Mr Newman was courteous to Mrs Lydgate and she suspected that her accent and the confident air she assumed impressed him. He had clearly not expected to bargain.

‘One hundred? I am sorry, Mr Newman, I have obviously been wasting my time and yours. I will find another jewellers with an appreciation of fine stones.’ She let her eyes roam around the shop dismissively. ‘You were recommended by Lady, er, well, perhaps I should not mention names. She will be so disappointed to hear she was mistaken in her advice.’ Katherine rose and picked up the necklace, careful that the darn in her glove did not show.

Half an hour later she was hurrying out to the coach, her reticule bulging, a gleam in her eyes. ‘Three hundred, Jenny, just imagine. I would have been happy with two, but I sneered so much at his lovely shop he gave methree.’

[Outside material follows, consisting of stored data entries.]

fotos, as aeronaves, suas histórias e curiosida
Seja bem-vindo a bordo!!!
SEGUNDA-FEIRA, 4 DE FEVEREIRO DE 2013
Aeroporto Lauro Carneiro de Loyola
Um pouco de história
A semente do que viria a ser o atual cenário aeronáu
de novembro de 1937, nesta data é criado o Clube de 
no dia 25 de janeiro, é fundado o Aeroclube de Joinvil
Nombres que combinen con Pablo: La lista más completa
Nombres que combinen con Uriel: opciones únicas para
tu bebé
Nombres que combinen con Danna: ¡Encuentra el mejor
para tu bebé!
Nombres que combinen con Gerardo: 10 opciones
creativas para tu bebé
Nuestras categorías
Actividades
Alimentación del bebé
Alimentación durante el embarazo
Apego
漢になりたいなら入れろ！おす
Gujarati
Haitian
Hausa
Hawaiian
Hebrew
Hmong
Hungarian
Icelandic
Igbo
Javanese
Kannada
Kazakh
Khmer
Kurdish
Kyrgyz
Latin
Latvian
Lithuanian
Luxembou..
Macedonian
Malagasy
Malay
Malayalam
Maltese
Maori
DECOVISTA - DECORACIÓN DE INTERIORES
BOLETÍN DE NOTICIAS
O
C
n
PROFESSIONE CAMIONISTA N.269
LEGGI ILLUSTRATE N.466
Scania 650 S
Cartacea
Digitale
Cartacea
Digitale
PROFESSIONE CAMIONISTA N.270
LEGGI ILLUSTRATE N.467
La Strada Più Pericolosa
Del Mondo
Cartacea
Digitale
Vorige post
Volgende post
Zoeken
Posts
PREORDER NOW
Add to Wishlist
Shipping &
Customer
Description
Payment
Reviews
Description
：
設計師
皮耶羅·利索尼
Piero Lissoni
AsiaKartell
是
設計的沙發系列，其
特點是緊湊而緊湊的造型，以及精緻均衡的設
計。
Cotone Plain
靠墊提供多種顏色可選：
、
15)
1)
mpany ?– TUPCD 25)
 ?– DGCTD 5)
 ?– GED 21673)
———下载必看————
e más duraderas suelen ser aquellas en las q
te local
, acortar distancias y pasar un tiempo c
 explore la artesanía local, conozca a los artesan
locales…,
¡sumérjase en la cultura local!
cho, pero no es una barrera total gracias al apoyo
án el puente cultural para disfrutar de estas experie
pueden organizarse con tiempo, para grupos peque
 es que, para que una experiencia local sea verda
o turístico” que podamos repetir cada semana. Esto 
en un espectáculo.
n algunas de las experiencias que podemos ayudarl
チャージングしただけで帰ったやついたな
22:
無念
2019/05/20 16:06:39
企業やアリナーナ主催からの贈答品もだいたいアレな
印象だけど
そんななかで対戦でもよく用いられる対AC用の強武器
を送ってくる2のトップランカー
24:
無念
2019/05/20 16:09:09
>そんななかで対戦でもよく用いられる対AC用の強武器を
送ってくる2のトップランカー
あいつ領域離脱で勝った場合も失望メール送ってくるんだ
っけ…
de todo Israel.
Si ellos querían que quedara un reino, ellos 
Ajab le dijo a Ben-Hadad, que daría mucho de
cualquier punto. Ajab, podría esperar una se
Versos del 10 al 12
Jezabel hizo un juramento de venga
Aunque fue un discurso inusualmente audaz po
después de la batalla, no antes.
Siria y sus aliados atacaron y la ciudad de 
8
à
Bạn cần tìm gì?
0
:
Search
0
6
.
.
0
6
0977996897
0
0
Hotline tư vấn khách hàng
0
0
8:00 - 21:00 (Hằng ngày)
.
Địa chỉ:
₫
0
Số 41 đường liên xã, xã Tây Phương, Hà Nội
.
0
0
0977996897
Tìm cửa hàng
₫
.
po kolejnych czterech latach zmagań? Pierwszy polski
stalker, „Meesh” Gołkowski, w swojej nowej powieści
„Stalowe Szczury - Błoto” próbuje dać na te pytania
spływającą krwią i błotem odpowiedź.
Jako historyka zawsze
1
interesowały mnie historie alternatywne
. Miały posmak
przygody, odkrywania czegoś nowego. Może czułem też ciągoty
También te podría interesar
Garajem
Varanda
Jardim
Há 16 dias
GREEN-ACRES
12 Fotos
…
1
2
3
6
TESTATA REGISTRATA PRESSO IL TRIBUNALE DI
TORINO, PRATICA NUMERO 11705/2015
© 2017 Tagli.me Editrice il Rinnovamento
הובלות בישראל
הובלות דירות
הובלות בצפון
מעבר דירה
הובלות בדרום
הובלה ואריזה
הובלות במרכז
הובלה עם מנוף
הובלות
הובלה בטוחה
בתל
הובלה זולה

Her triumph lasted all the way to Hemel Hempstead. With money in her pocket they could afford a change of horses and when they reached the town she indulged herself with two rooms in the Swan in the High Street. It was only as the three of them sat down to dinner in the private parlour that the fear began to creep back. By tomorrow, four days left. Only four days.

If she failed then Theo would hang. She would be there, although not where he could see her. He would hate that, his pride would revolt at the thought that she should see him choke and slowly strangle to death, kicking in front of a baying crowd. She had known him for only a few hours, but already she knew that his pride drove him, fed him with a kind of anger which had driven him into whatever life he had lived on the continent and now gave him the grace to look an unjust death in the eye with dignity.

‘Are you going to tell us what we are doing here, Miss Katherine?’ John demanded after the waiter had deposited a leg of mutton on the table and departed.

‘Yes. Will you carve that please, John? We are going to prove Mr Lydgate innocent and to do that we need to meet a highwayman called Black Jack Standon and a magistrate whose name I do not know but who probably has a new watch and a scar on his head.’

‘Heaven preserve us, Miss Katherine.’ Jenny reached for a glass of ale and gulped a mouthful. ‘We’ll be murdered in our beds.’